Return the lines of the data below starting at the one holding "index pip: (152, 75)" and ending at the one holding "pinky mcp: (146, 142)", word for word, leaving every picture out.

▬▬▬

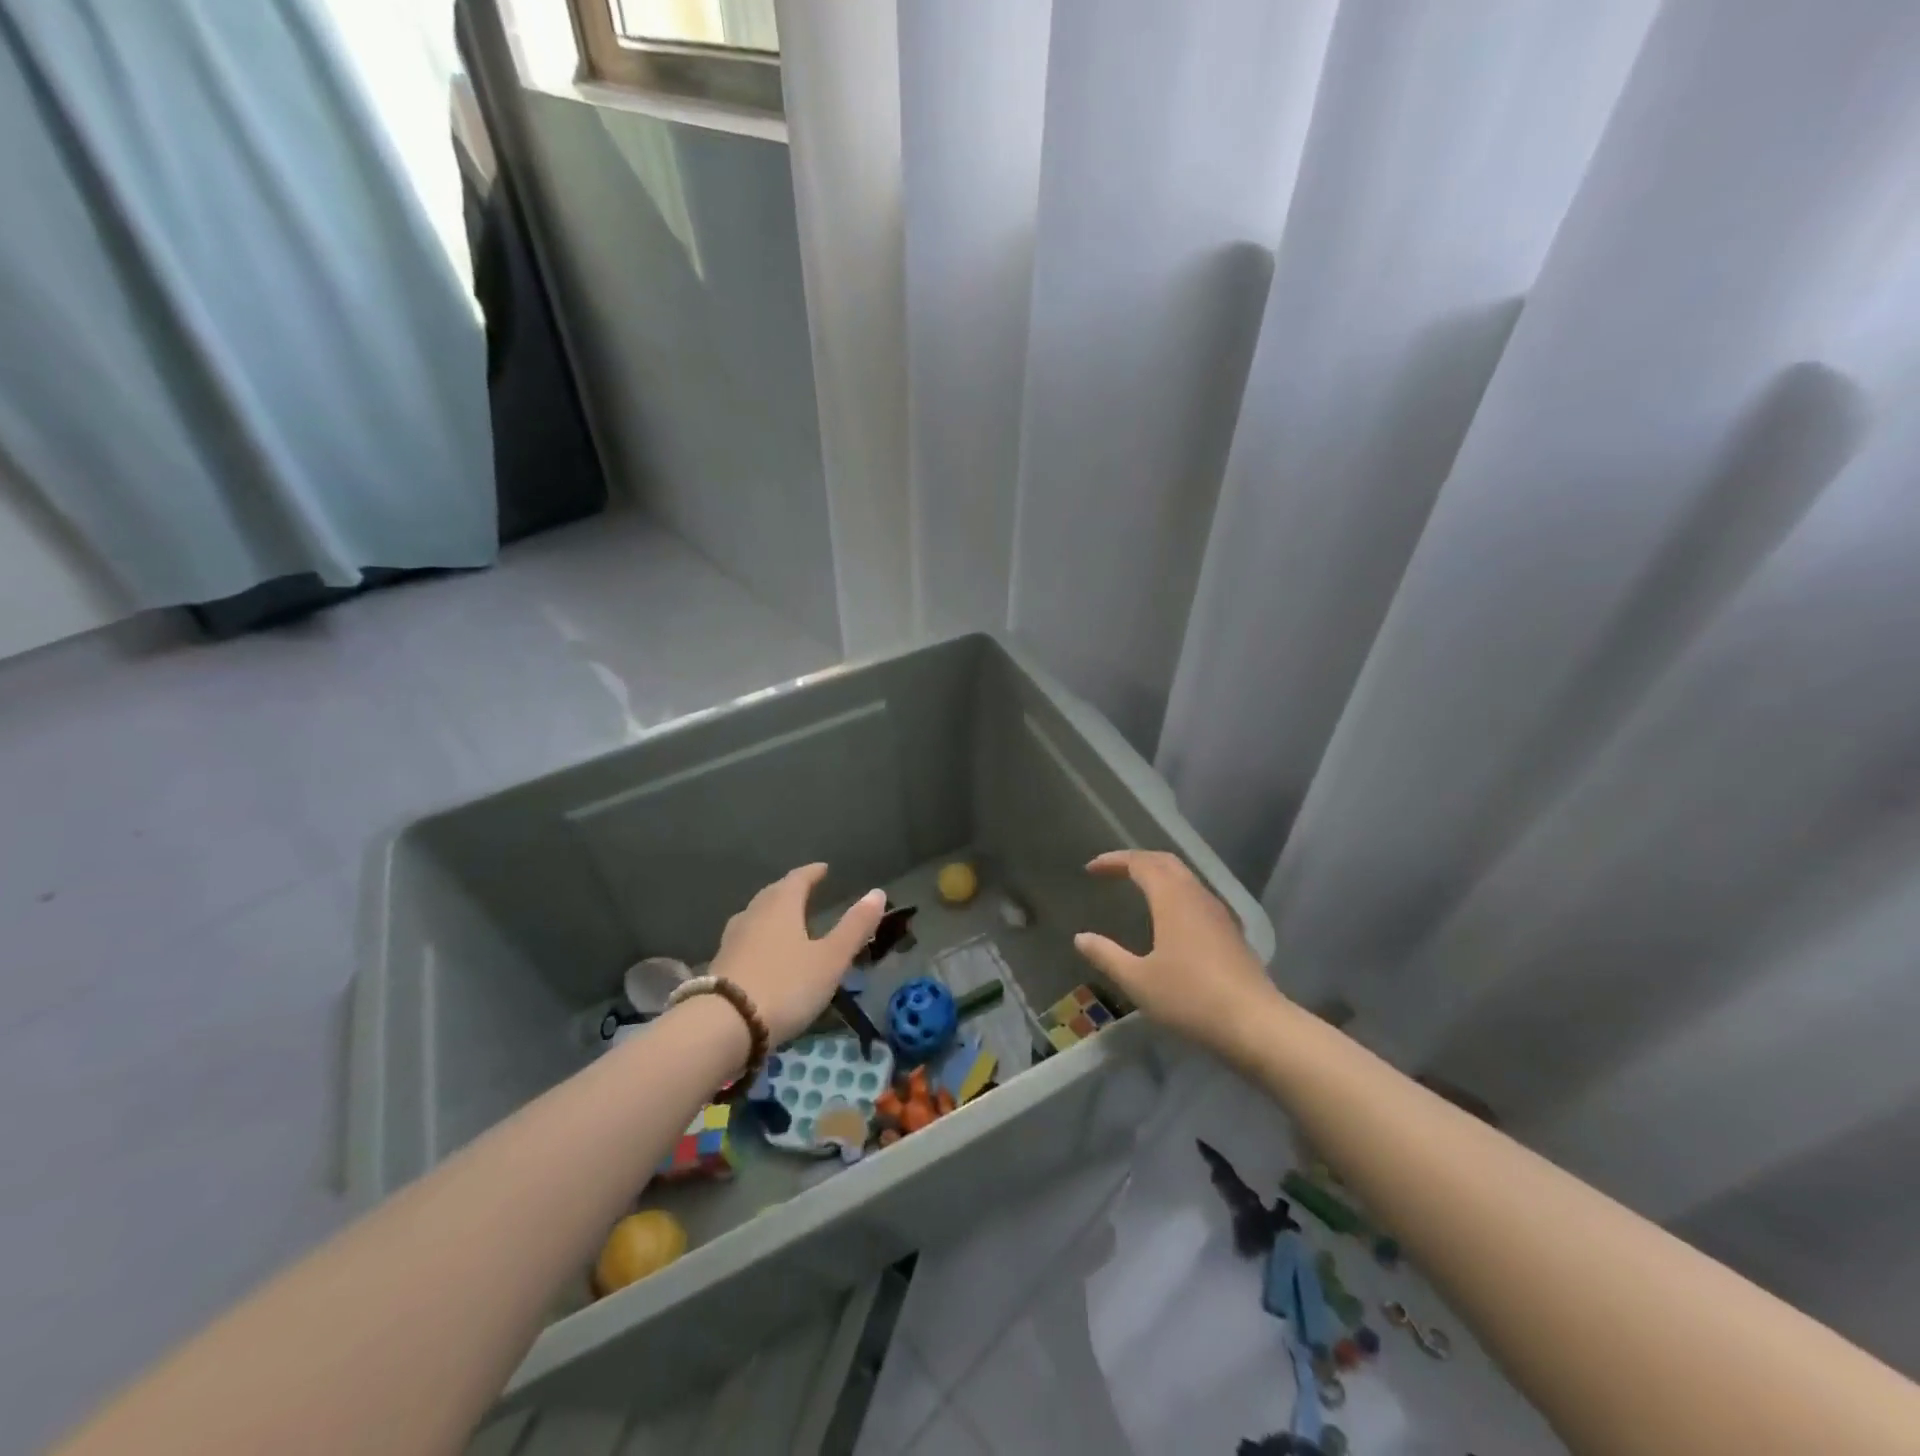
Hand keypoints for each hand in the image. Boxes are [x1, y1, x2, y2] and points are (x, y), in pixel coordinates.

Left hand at [709, 864, 886, 1044]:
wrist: (723, 1025)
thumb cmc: (785, 985)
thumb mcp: (830, 959)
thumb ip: (854, 927)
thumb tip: (878, 892)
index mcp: (781, 906)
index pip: (798, 879)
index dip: (812, 872)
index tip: (823, 868)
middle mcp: (753, 915)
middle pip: (772, 894)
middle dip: (790, 889)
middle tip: (804, 890)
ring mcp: (732, 940)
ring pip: (754, 916)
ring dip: (770, 912)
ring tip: (783, 919)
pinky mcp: (719, 965)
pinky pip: (743, 939)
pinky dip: (757, 937)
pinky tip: (760, 952)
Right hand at [1073, 849, 1277, 1053]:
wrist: (1256, 1025)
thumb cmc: (1190, 998)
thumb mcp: (1138, 980)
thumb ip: (1107, 955)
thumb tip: (1081, 938)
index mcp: (1172, 898)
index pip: (1140, 863)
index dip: (1114, 861)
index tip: (1091, 869)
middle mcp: (1197, 896)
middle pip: (1166, 862)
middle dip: (1137, 860)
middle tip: (1113, 871)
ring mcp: (1219, 913)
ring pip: (1185, 878)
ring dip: (1159, 875)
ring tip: (1137, 888)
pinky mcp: (1231, 932)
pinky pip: (1197, 897)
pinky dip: (1175, 893)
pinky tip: (1169, 918)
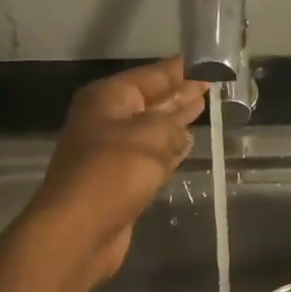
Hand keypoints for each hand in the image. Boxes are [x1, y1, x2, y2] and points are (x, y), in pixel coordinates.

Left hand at [27, 57, 209, 286]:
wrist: (79, 229)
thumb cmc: (112, 173)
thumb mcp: (151, 137)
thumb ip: (173, 127)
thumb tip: (182, 133)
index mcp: (108, 98)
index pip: (152, 75)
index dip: (180, 70)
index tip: (206, 62)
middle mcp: (107, 120)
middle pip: (150, 101)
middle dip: (179, 93)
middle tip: (210, 84)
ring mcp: (111, 152)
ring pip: (152, 129)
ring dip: (175, 121)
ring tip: (202, 108)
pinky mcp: (120, 181)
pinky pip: (151, 156)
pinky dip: (169, 150)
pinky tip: (187, 145)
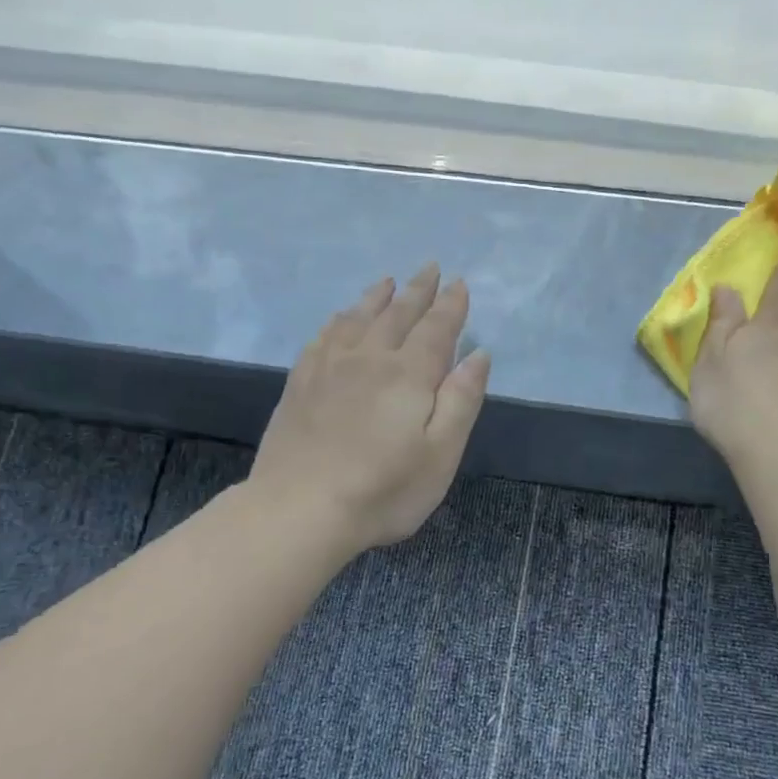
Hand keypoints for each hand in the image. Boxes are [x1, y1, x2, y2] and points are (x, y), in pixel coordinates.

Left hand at [250, 265, 491, 554]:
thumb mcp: (441, 454)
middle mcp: (369, 359)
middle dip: (417, 291)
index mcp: (409, 375)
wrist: (300, 510)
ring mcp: (328, 368)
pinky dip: (338, 320)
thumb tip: (478, 354)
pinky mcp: (300, 384)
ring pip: (357, 318)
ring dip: (377, 297)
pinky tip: (340, 318)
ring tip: (387, 282)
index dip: (451, 306)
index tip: (460, 283)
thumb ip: (461, 401)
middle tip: (430, 268)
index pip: (436, 329)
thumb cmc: (383, 491)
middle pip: (397, 315)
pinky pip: (323, 336)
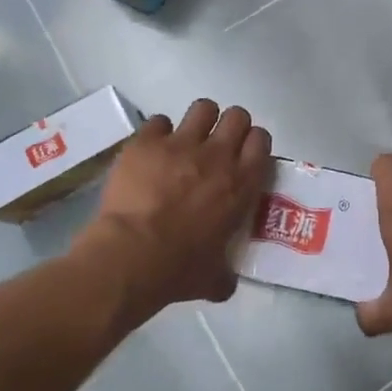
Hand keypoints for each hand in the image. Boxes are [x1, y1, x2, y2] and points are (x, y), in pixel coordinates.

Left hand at [80, 100, 271, 319]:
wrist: (130, 256)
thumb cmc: (178, 270)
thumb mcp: (214, 278)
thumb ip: (225, 273)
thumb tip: (225, 283)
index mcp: (241, 184)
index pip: (261, 141)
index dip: (253, 143)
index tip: (244, 155)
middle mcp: (217, 156)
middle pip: (237, 116)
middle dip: (229, 126)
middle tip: (216, 146)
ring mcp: (181, 144)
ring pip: (203, 107)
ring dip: (198, 121)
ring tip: (186, 140)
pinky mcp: (146, 142)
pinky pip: (158, 121)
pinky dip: (157, 134)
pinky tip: (151, 151)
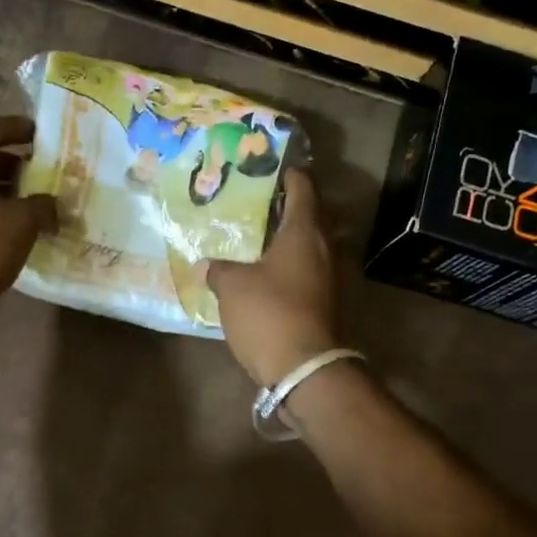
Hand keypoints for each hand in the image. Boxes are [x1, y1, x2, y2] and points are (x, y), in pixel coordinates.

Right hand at [207, 168, 341, 386]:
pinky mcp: (328, 303)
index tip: (276, 168)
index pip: (303, 189)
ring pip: (311, 246)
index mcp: (304, 232)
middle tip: (261, 203)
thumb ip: (219, 270)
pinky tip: (268, 274)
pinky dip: (292, 266)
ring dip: (291, 240)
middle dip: (289, 208)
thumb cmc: (269, 313)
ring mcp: (331, 277)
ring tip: (260, 239)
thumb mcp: (233, 287)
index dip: (291, 175)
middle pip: (312, 217)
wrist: (304, 368)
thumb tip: (206, 265)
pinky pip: (309, 272)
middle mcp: (325, 248)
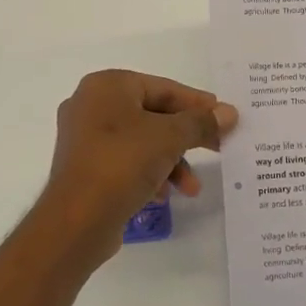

▬▬▬

_ANSWER BOX_:
index pip: (152, 75)
index dip: (180, 70)
index tip: (206, 62)
middle mcp: (107, 120)
middle pip: (150, 101)
middle dip: (179, 93)
middle tip: (210, 84)
ring mcp: (111, 152)
ring pip: (152, 129)
ring dip: (175, 121)
ring tip: (202, 108)
pinky mcp: (120, 181)
pinky pip: (151, 156)
pinky dip: (169, 150)
pinky tip: (187, 145)
Hand keypoints for each hand in the image. Boxes are [x1, y1, x2, y2] and points are (x, y), in pixel coordinates.

Left hand at [250, 265, 491, 554]:
thumb mcp: (441, 454)
middle mcp: (369, 359)
middle dip: (417, 291)
index mcp: (409, 375)
wrist: (300, 510)
ring mcp: (328, 368)
pinky dip: (338, 320)
thumb tip: (478, 354)
pinky mcp: (300, 384)
ring pip: (357, 318)
ring dip: (377, 297)
pinky tip: (340, 318)
ring tip: (387, 282)
index dip: (451, 306)
index tip: (460, 283)
thumb ip: (461, 401)
middle tip: (430, 268)
index pip: (436, 329)
thumb cmc: (383, 491)
middle pip: (397, 315)
pinky pip: (323, 336)
Hand keypoints for each hand in the image. Boxes are [x1, y1, x2, y2] and points are (x, y), in pixel coordinates.

Left hand at [80, 100, 271, 319]:
wrist: (130, 256)
thumb cmc: (178, 270)
thumb mcp: (214, 278)
thumb ip: (225, 273)
thumb tip: (225, 283)
index mcp: (241, 184)
index pip: (261, 141)
index dip: (253, 143)
index tip: (244, 155)
middle mcp: (217, 156)
middle pip: (237, 116)
middle dip: (229, 126)
middle tip: (216, 146)
ring mcp: (181, 144)
ring pip: (203, 107)
ring dip: (198, 121)
ring tip: (186, 140)
pinky mcp: (146, 142)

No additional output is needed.